What does "making, supplying or obtaining articles" mean? The text of the bill states that you have to know it'll be used to offend or that you intend it to be used to offend; does, for example, a full-disclosure mailing list which posts details of how to exploit a security hole contravene this provision?

Corporate Blawg

Hey Peter,

When I saw the reference to you on Human Law: http://humanlaw.typepad.com/ I had to get in touch.

Check out my blog - a slightly different style, but you may recognise me from the shadows...

All the best,

Corporate Blawg

Chris Lightfoot

The draft linked to is quite an old one, and I believe the text of those clauses has changed quite a bit since January. Irritatingly I can't find a more recent copy on either Parliament's or OPSI's websites. There's a somewhat more recent draft (bill 151, from July), though. The relevant bit is the new s.3A(2) of the Computer Misuse Act which reads,

"A person is guilty of an offence if he supplies or offers to supply any article believing that it is likely to be used to commit, or to assist in the commission of, [the other CMA offences]"

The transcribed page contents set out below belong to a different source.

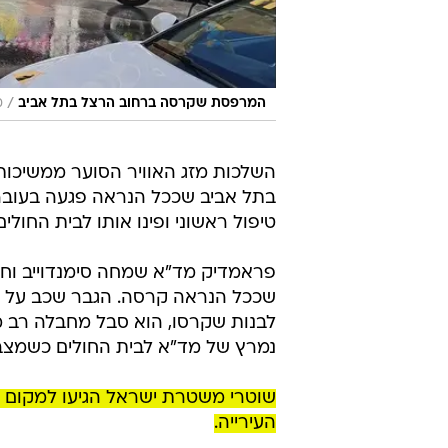
/
המרפסת שקרסה ברחוב הרצל בתל אביב
מ
השלכות מזג האוויר הסוער ממשיכות
טיפול ראשוני ופינו אותו לבית החולים 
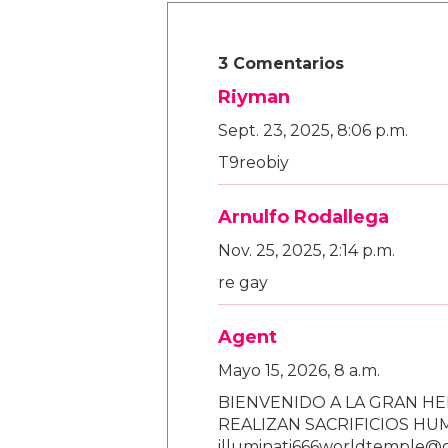
3 Comentarios
Riyman
Sept. 23, 2025, 8:06 p.m.
T9reobiy
Arnulfo Rodallega
Nov. 25, 2025, 2:14 p.m.
re gay
Agent
Mayo 15, 2026, 8 a.m.
BIENVENIDO A LA GRAN HE
REALIZAN SACRIFICIOS H
illuminati666worldtemple@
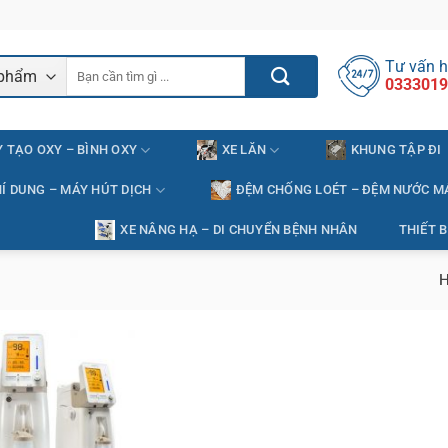
Tư vấn h
Tìm
0333019
kiếm:
 TẠO OXY – BÌNH OXY
XE LĂN
KHUNG TẬP ĐI
Í DUNG – MÁY HÚT DỊCH
ĐỆM CHỐNG LOÉT – ĐỆM NƯỚC M
XE NÂNG HẠ – DI CHUYỂN BỆNH NHÂN
THIẾT B
H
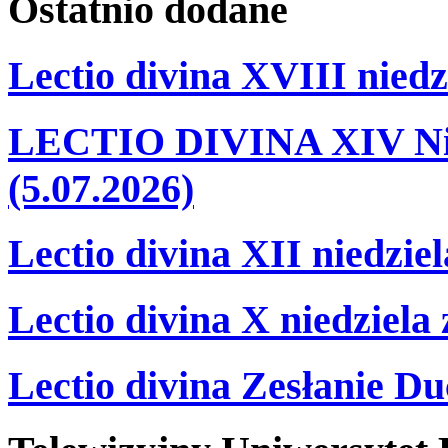
Ostatnio
dodane
Lectio divina XVIII niedz
LECTIO DIVINA XIV Nie
(5.07.2026)
Lectio divina XII niedzie
Lectio divina X niedziela
Lectio divina Zesłanie Du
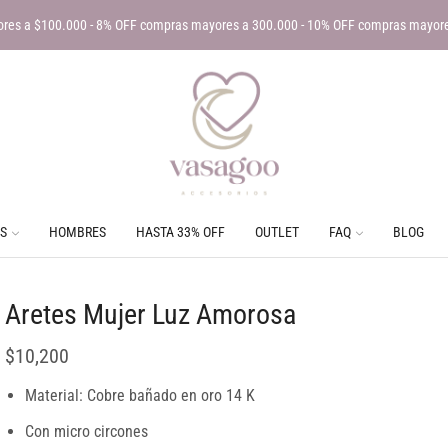
res a $100.000 - 8% OFF compras mayores a 300.000 - 10% OFF compras mayor
S
HOMBRES
HASTA 33% OFF
OUTLET
FAQ
BLOG
Aretes Mujer Luz Amorosa
$
10,200
Material: Cobre bañado en oro 14 K
Con micro circones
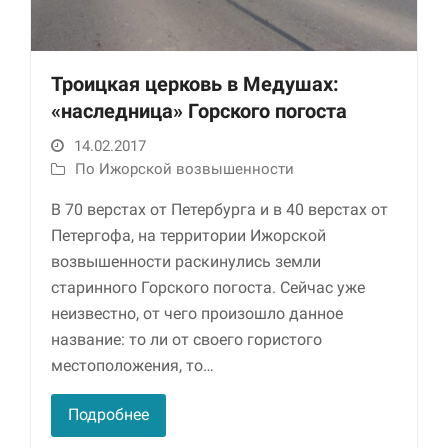
Троицкая церковь в Медушах:
«наследница» Горского погоста
14.02.2017
По Ижорской возвышенности
В 70 верстах от Петербурга и в 40 верстах от
Необходимые
Петергофа, на территории Ижорской
Использование
этих файлов cookie
возвышенности раскинулись земли
обязательно. Они
старинного Горского погоста. Сейчас уже
необходимы для
неизвестно, от чего произошло данное
функционирования
веб-сайта.
название: то ли от своего гористого
местоположения, то…
Статистика и
Подробнее
аналитика
Для того чтобы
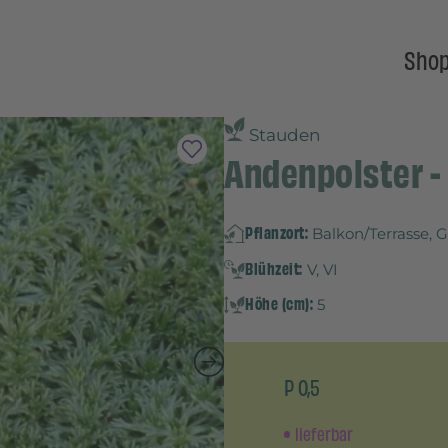
Sho
Stauden
Andenpolster - 
Pflanzort:
Balkon/Terrasse, 
Blühzeit:
V, VI
Höhe (cm):
5
P 0,5
lieferbar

So, for instance, if I offer up GCC on my website, in the knowledge that some of the people who download it may well be script kiddies who will use it to compile exploit code, am I guilty of the offence? It comes down to how "likely" is interpreted. Tony McNulty, a Home Office minister, wrote in a letter to an MP:

"the mere fact that manufacturers and suppliers know that a small percentage of their software are likely to be used to commit offences, does not mean that they are committing an offence, because in the vast majority of cases the software will not be used for criminal purposes and therefore they could not be said to believe that any individual copy was likely to be so used."

I don't know whether this assurance is worth anything (and in any case I might still be guilty of the offence if for some reason lots of script kiddies used my website but few legitimate users did).

An interesting comparison is with the bits of copyright law that prohibit certain "devices" (including software) which could be used to infringe copyright or remove copy-protection. s.24 of the Copyright, Designs and Patents Act requires such a device to be "specifically designed or adapted" for the infringing purpose, and for its distributor to "[know] or [have] reason to believe" that the recipient would use it in an infringing manner" before the distributor is infringing. s.296 applies only to devices whose "sole intended purpose" is the prohibited use. s.296ZB applies only to devices which are "primarily designed, produced or adapted" for the infringing purpose.

Since the Home Office did not put such a test into the new Act I presume that they in fact intend the new offence to cover "articles" which have substantial legitimate uses. Or they could just be incompetent, I suppose.